Cristiano Ronaldo nie może zaliczyć początku sezonu do udanych. W ciągu siedmiu meczów nie mógł wpisać się na listę strzelców. Portugalczyk przełamał się dopiero w czwartkowym spotkaniu z Sheriffem Tyraspol w Lidze Europy. Napastnik strzelił gola z rzutu karnego w 39. minucie, a Manchester United ostatecznie wygrał to spotkanie 2:0.
Mimo zdobytej bramki Cristiano Ronaldo był wyraźnie zdenerwowany, gdy schodził w przerwie do szatni. Kamery zarejestrowały, jak pewna kobieta ze sztabu medycznego na mołdawskim stadionie poprosiła Portugalczyka o zdjęcie. Zawodnik nawet na nią nie spojrzał, tylko odsunął jej rękę i udał się do szatni. Fanka była zdziwiona taką reakcją piłkarza, a inny członek personelu zabrał ją z tunelu.
To nie pierwsza tego typu sytuacja z udziałem Cristiano Ronaldo. W kwietniu po meczu Manchesteru United z Evertonem (0:1) Internet obiegło nagranie, na którym widać, jak piłkarz wytrącił kibicowi telefon z rąk. Okazało się, że poszkodowanym był autystyczny chłopiec. Ronaldo przeprosił później chłopca w mediach społecznościowych, zaprosił go na mecz Manchesteru United na Old Trafford i zobowiązał się także do wypłaty odszkodowania, ale to nie złagodziło sytuacji. Pod koniec sierpnia matka chłopca udzieliła wywiadu "The Mirror", w którym nazwała Portugalczyka "najbardziej aroganckim człowiekiem, z jakim rozmawiała" i zapowiedziała, że złoży przeciwko niemu pozew.

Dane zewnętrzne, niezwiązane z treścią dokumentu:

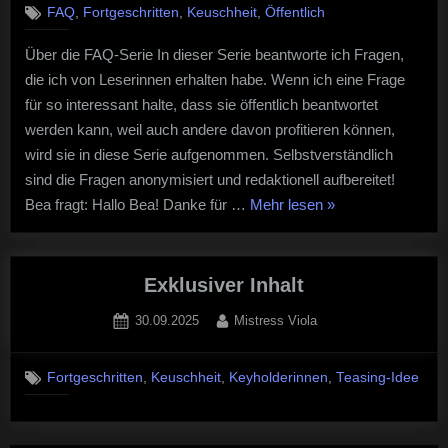
,
,
,
FAQ
Fortgeschritten
Keuschheit
Öffentlich
FAQ
#6
Über die FAQ-Serie In dieser Serie beantworte ich Fragen,
–
die ich von Leserinnen erhalten habe. Wenn ich eine Frage
Keuschh
in
für so interessant halte, dass sie öffentlich beantwortet
der
werden kann, weil auch andere davon profitieren können,
“echten”
wird sie in diese Serie aufgenommen. Selbstverständlich
Ehe
sind die Fragen anonymisiert und redaktionell aufbereitet!
“Keuschheit
Bea fragt: Hallo Bea! Danke für …
Mehr lesen
»
|
FAQ
#6
Exklusiver Inhalt
–
Posted
By
30.09.2025
Mistress Viola
Keuschheit
on
in
,
,
,
der
Fortgeschritten
Keuschheit
Keyholderinnen
Teasing-Idee
“echten”
Ehe”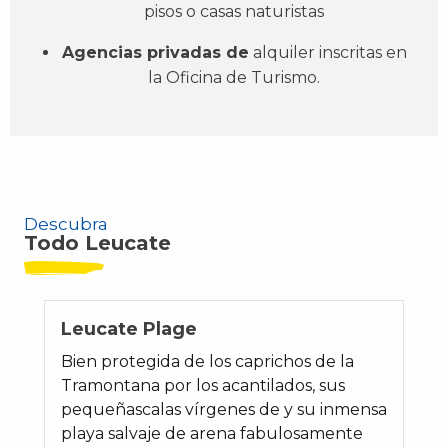
pisos o casas naturistas
Agencias privadas de
alquiler inscritas en
la Oficina de Turismo.
Descubra
Todo Leucate
Leucate Plage
Bien protegida de los caprichos de la
Tramontana por los acantilados, sus
pequeñascalas vírgenes de y su inmensa
playa salvaje de arena fabulosamente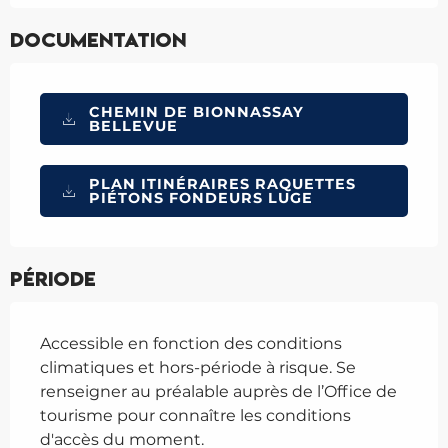
Documentation
CHEMIN DE BIONNASSAY
BELLEVUE
PLAN ITINÉRAIRES RAQUETTES
PIÉTONS FONDEURS LUGE
Période
Accessible en fonction des conditions
climatiques et hors-période à risque. Se
renseigner au préalable auprès de l’Office de
tourisme pour connaître les conditions
d'accès du moment.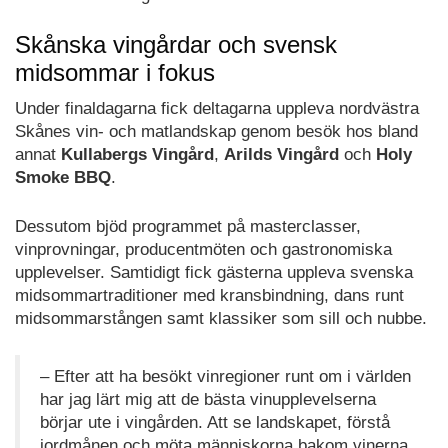
Skånska vingårdar och svensk
midsommar i fokus
Under finaldagarna fick deltagarna uppleva nordvästra
Skånes vin- och matlandskap genom besök hos bland
annat
Kullabergs Vingård
,
Arilds Vingård
och
Holy
Smoke BBQ
.
Dessutom bjöd programmet på masterclasser,
vinprovningar, producentmöten och gastronomiska
upplevelser. Samtidigt fick gästerna uppleva svenska
midsommartraditioner med kransbindning, dans runt
midsommarstången samt klassiker som sill och nubbe.
– Efter att ha besökt vinregioner runt om i världen
har jag lärt mig att de bästa vinupplevelserna
börjar ute i vingården. Att se landskapet, förstå
jordmånen och möta människorna bakom vinerna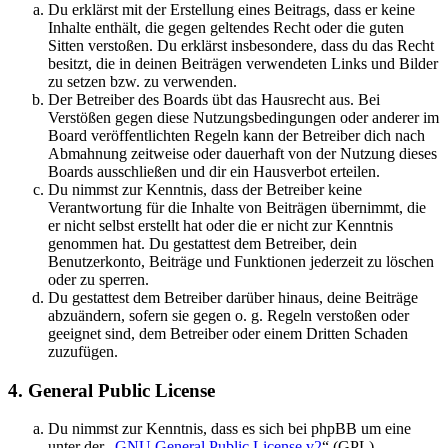
Du erklärst mit der Erstellung eines Beitrags, dass er keine
Inhalte enthält, die gegen geltendes Recht oder die guten
Sitten verstoßen. Du erklärst insbesondere, dass du das Recht
besitzt, die in deinen Beiträgen verwendeten Links und Bilder
zu setzen bzw. zu verwenden.
Der Betreiber des Boards übt das Hausrecht aus. Bei
Verstößen gegen diese Nutzungsbedingungen oder anderer im
Board veröffentlichten Regeln kann der Betreiber dich nach
Abmahnung zeitweise oder dauerhaft von der Nutzung dieses
Boards ausschließen und dir ein Hausverbot erteilen.
Du nimmst zur Kenntnis, dass der Betreiber keine
Verantwortung für die Inhalte von Beiträgen übernimmt, die
er nicht selbst erstellt hat oder die er nicht zur Kenntnis
genommen hat. Du gestattest dem Betreiber, dein
Benutzerkonto, Beiträge und Funktionen jederzeit zu löschen
oder zu sperren.
Du gestattest dem Betreiber darüber hinaus, deine Beiträge
abzuändern, sofern sie gegen o. g. Regeln verstoßen oder
geeignet sind, dem Betreiber oder einem Dritten Schaden
zuzufügen.
4. General Public License
Du nimmst zur Kenntnis, dass es sich bei phpBB um eine
unter der „
GNU General Public License v2
“ (GPL)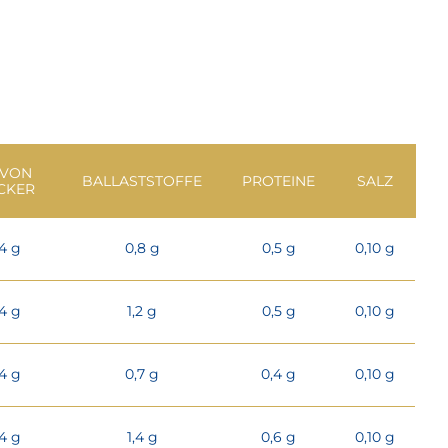
VON
BALLASTSTOFFE
PROTEINE
SALZ
CKER
4 g
0,8 g
0,5 g
0,10 g
4 g
1,2 g
0,5 g
0,10 g
4 g
0,7 g
0,4 g
0,10 g
4 g
1,4 g
0,6 g
0,10 g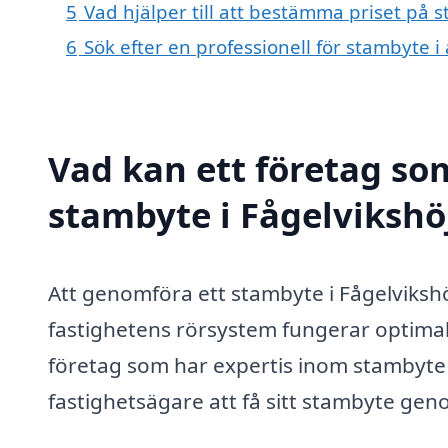
5
Vad hjälper till att bestämma priset på 
6
Sök efter en professionell för stambyte 
Vad kan ett företag som
stambyte i Fågelvikshö
Att genomföra ett stambyte i Fågelvikshöj
fastighetens rörsystem fungerar optimal
företag som har expertis inom stambyte k
fastighetsägare att få sitt stambyte geno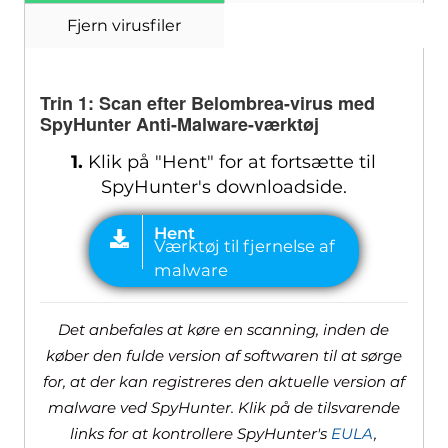
Fjern virusfiler
Trin 1: Scan efter Belombrea-virus med
SpyHunter Anti-Malware-værktøj
1.
Klik på "Hent" for at fortsætte til
SpyHunter's downloadside.
Det anbefales at køre en scanning, inden de
køber den fulde version af softwaren til at sørge
for, at der kan registreres den aktuelle version af
malware ved SpyHunter. Klik på de tilsvarende
links for at kontrollere SpyHunter's
EULA
,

Więcej tego rodzaju treści znajdziesz na stronie głównej Gazeta.pl
Dzięki zwycięstwu nad Sheriffem Manchester United zajmuje trzecie miejsce w grupie z dorobkiem trzech punktów. Liderem jest Real Sociedad (sześć punktów), a czwartkowy rywal drużyny ten Haga plasuje się na drugiej pozycji (trzy punkty). Stawkę zamyka Omonia Nikozja (zero punktów), z którą Manchester United zmierzy się 6 października o 18:45.